Data to use:

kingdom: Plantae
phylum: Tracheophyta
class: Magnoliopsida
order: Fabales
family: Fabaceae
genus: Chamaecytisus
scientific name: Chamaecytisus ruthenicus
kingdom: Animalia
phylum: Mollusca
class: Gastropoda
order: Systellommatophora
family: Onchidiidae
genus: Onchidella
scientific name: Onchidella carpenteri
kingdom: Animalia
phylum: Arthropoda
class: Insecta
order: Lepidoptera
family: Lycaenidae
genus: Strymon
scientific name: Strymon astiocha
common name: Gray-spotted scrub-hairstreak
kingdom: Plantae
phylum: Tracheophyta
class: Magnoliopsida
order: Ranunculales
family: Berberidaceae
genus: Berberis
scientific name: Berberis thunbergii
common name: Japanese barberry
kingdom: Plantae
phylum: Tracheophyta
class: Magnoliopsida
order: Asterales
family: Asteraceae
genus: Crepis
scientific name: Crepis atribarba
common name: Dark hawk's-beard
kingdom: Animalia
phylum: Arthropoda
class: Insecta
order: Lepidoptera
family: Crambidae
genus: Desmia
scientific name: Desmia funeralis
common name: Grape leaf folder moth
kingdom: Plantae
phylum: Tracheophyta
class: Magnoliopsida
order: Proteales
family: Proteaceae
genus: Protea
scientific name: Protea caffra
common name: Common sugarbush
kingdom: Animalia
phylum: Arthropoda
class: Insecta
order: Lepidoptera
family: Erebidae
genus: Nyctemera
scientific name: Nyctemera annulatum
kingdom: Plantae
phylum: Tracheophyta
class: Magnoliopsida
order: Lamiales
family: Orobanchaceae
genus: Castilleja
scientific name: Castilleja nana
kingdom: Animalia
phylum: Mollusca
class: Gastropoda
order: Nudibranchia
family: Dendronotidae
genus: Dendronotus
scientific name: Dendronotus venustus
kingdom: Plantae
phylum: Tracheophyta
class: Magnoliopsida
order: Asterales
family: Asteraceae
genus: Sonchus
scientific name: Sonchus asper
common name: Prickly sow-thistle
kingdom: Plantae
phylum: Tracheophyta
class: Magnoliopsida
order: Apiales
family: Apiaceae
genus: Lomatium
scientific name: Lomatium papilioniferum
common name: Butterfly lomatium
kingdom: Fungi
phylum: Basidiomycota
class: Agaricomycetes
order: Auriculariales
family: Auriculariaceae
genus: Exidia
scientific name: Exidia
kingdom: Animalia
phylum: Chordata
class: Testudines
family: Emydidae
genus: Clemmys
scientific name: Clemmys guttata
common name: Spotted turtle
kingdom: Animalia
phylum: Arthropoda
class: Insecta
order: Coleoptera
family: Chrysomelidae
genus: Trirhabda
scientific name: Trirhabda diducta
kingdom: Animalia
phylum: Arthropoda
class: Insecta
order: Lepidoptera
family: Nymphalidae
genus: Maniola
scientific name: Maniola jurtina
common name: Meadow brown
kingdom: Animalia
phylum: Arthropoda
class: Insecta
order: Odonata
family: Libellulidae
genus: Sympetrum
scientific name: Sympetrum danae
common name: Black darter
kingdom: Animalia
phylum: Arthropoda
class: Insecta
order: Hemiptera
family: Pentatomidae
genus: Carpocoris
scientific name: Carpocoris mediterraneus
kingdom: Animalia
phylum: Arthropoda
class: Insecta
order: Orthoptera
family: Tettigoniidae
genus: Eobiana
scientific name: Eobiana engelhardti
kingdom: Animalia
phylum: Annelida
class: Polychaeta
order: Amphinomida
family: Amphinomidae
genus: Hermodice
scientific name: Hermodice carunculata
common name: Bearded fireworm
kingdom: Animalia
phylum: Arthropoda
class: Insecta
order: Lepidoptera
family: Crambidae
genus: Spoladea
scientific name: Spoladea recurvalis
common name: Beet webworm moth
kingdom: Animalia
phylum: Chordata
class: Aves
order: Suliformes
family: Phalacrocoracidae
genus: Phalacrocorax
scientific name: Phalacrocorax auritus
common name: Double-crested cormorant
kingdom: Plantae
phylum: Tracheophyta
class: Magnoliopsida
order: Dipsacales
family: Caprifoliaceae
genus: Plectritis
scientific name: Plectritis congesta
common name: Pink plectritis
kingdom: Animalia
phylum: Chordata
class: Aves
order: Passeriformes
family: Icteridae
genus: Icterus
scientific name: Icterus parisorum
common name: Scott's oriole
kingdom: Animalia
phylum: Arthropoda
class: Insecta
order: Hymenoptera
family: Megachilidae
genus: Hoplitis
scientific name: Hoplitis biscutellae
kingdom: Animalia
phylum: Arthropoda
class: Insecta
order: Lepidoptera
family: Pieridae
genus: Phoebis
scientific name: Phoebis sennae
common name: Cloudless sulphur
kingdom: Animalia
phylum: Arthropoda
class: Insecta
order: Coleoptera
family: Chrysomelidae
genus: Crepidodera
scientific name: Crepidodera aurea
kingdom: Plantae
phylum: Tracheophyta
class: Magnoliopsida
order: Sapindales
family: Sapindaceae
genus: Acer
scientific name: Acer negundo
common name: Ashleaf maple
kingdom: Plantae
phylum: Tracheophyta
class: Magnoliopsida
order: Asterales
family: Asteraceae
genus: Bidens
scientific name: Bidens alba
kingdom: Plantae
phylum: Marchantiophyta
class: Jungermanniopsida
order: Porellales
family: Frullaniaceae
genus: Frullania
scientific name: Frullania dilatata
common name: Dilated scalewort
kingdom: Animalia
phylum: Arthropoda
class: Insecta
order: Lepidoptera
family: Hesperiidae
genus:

Exercise instructions: Reproduce every line of the material above without any change, keeping the lines in their original order.

Solution to this problem:
kingdom: Plantae
phylum: Tracheophyta
class: Magnoliopsida
order: Fabales
family: Fabaceae
genus: Chamaecytisus
scientific name: Chamaecytisus ruthenicus
kingdom: Animalia
phylum: Mollusca
class: Gastropoda
order: Systellommatophora
family: Onchidiidae
genus: Onchidella
scientific name: Onchidella carpenteri
kingdom: Animalia
phylum: Arthropoda
class: Insecta
order: Lepidoptera
family: Lycaenidae
genus: Strymon
scientific name: Strymon astiocha
common name: Gray-spotted scrub-hairstreak
kingdom: Plantae
phylum: Tracheophyta
class: Magnoliopsida
order: Ranunculales
family: Berberidaceae
genus: Berberis
scientific name: Berberis thunbergii
common name: Japanese barberry
kingdom: Plantae
phylum: Tracheophyta
class: Magnoliopsida
order: Asterales
family: Asteraceae
genus: Crepis
scientific name: Crepis atribarba
common name: Dark hawk's-beard
kingdom: Animalia
phylum: Arthropoda
class: Insecta
order: Lepidoptera
family: Crambidae
genus: Desmia
scientific name: Desmia funeralis
common name: Grape leaf folder moth
kingdom: Plantae
phylum: Tracheophyta
class: Magnoliopsida
order: Proteales
family: Proteaceae
genus: Protea
scientific name: Protea caffra
common name: Common sugarbush
kingdom: Animalia
phylum: Arthropoda
class: Insecta
order: Lepidoptera
family: Erebidae
genus: Nyctemera
scientific name: Nyctemera annulatum
kingdom: Plantae
phylum: Tracheophyta
class: Magnoliopsida
order: Lamiales
family: Orobanchaceae
genus: Castilleja
scientific name: Castilleja nana
kingdom: Animalia
phylum: Mollusca
class: Gastropoda
order: Nudibranchia
family: Dendronotidae
genus: Dendronotus
scientific name: Dendronotus venustus
kingdom: Plantae
phylum: Tracheophyta
class: Magnoliopsida
order: Asterales
family: Asteraceae
genus: Sonchus
scientific name: Sonchus asper
common name: Prickly sow-thistle
kingdom: Plantae
phylum: Tracheophyta
class: Magnoliopsida
order: Apiales
family: Apiaceae
genus: Lomatium
scientific name: Lomatium papilioniferum
common name: Butterfly lomatium
kingdom: Fungi
phylum: Basidiomycota
class: Agaricomycetes
order: Auriculariales
family: Auriculariaceae
genus: Exidia
scientific name: Exidia
kingdom: Animalia
phylum: Chordata
class: Testudines
family: Emydidae
genus: Clemmys
scientific name: Clemmys guttata
common name: Spotted turtle
kingdom: Animalia
phylum: Arthropoda
class: Insecta
order: Coleoptera
family: Chrysomelidae
genus: Trirhabda
scientific name: Trirhabda diducta
kingdom: Animalia
phylum: Arthropoda
class: Insecta
order: Lepidoptera
family: Nymphalidae
genus: Maniola
scientific name: Maniola jurtina
common name: Meadow brown
kingdom: Animalia
phylum: Arthropoda
class: Insecta
order: Odonata
family: Libellulidae
genus: Sympetrum
scientific name: Sympetrum danae
common name: Black darter
kingdom: Animalia
phylum: Arthropoda
class: Insecta
order: Hemiptera
family: Pentatomidae
genus: Carpocoris
scientific name: Carpocoris mediterraneus
kingdom: Animalia
phylum: Arthropoda
class: Insecta
order: Orthoptera
family: Tettigoniidae
genus: Eobiana
scientific name: Eobiana engelhardti
kingdom: Animalia
phylum: Annelida
class: Polychaeta
order: Amphinomida
family: Amphinomidae
genus: Hermodice
scientific name: Hermodice carunculata
common name: Bearded fireworm
kingdom: Animalia
phylum: Arthropoda
class: Insecta
order: Lepidoptera
family: Crambidae
genus: Spoladea
scientific name: Spoladea recurvalis
common name: Beet webworm moth
kingdom: Animalia
phylum: Chordata
class: Aves
order: Suliformes
family: Phalacrocoracidae
genus: Phalacrocorax
scientific name: Phalacrocorax auritus
common name: Double-crested cormorant
kingdom: Plantae
phylum: Tracheophyta
class: Magnoliopsida
order: Dipsacales
family: Caprifoliaceae
genus: Plectritis
scientific name: Plectritis congesta
common name: Pink plectritis
kingdom: Animalia
phylum: Chordata
class: Aves
order: Passeriformes
family: Icteridae
genus: Icterus
scientific name: Icterus parisorum
common name: Scott's oriole
kingdom: Animalia
phylum: Arthropoda
class: Insecta
order: Hymenoptera
family: Megachilidae
genus: Hoplitis
scientific name: Hoplitis biscutellae
kingdom: Animalia
phylum: Arthropoda
class: Insecta
order: Lepidoptera
family: Pieridae
genus: Phoebis
scientific name: Phoebis sennae
common name: Cloudless sulphur
kingdom: Animalia
phylum: Arthropoda
class: Insecta
order: Coleoptera
family: Chrysomelidae
genus: Crepidodera
scientific name: Crepidodera aurea
kingdom: Plantae
phylum: Tracheophyta
class: Magnoliopsida
order: Sapindales
family: Sapindaceae
genus: Acer
scientific name: Acer negundo
common name: Ashleaf maple
kingdom: Plantae
phylum: Tracheophyta
class: Magnoliopsida
order: Asterales
family: Asteraceae
genus: Bidens
scientific name: Bidens alba
kingdom: Plantae
phylum: Marchantiophyta
class: Jungermanniopsida
order: Porellales
family: Frullaniaceae
genus: Frullania
scientific name: Frullania dilatata
common name: Dilated scalewort
kingdom: Animalia
phylum: Arthropoda
class: Insecta
order: Lepidoptera
family: Hesperiidae
genus:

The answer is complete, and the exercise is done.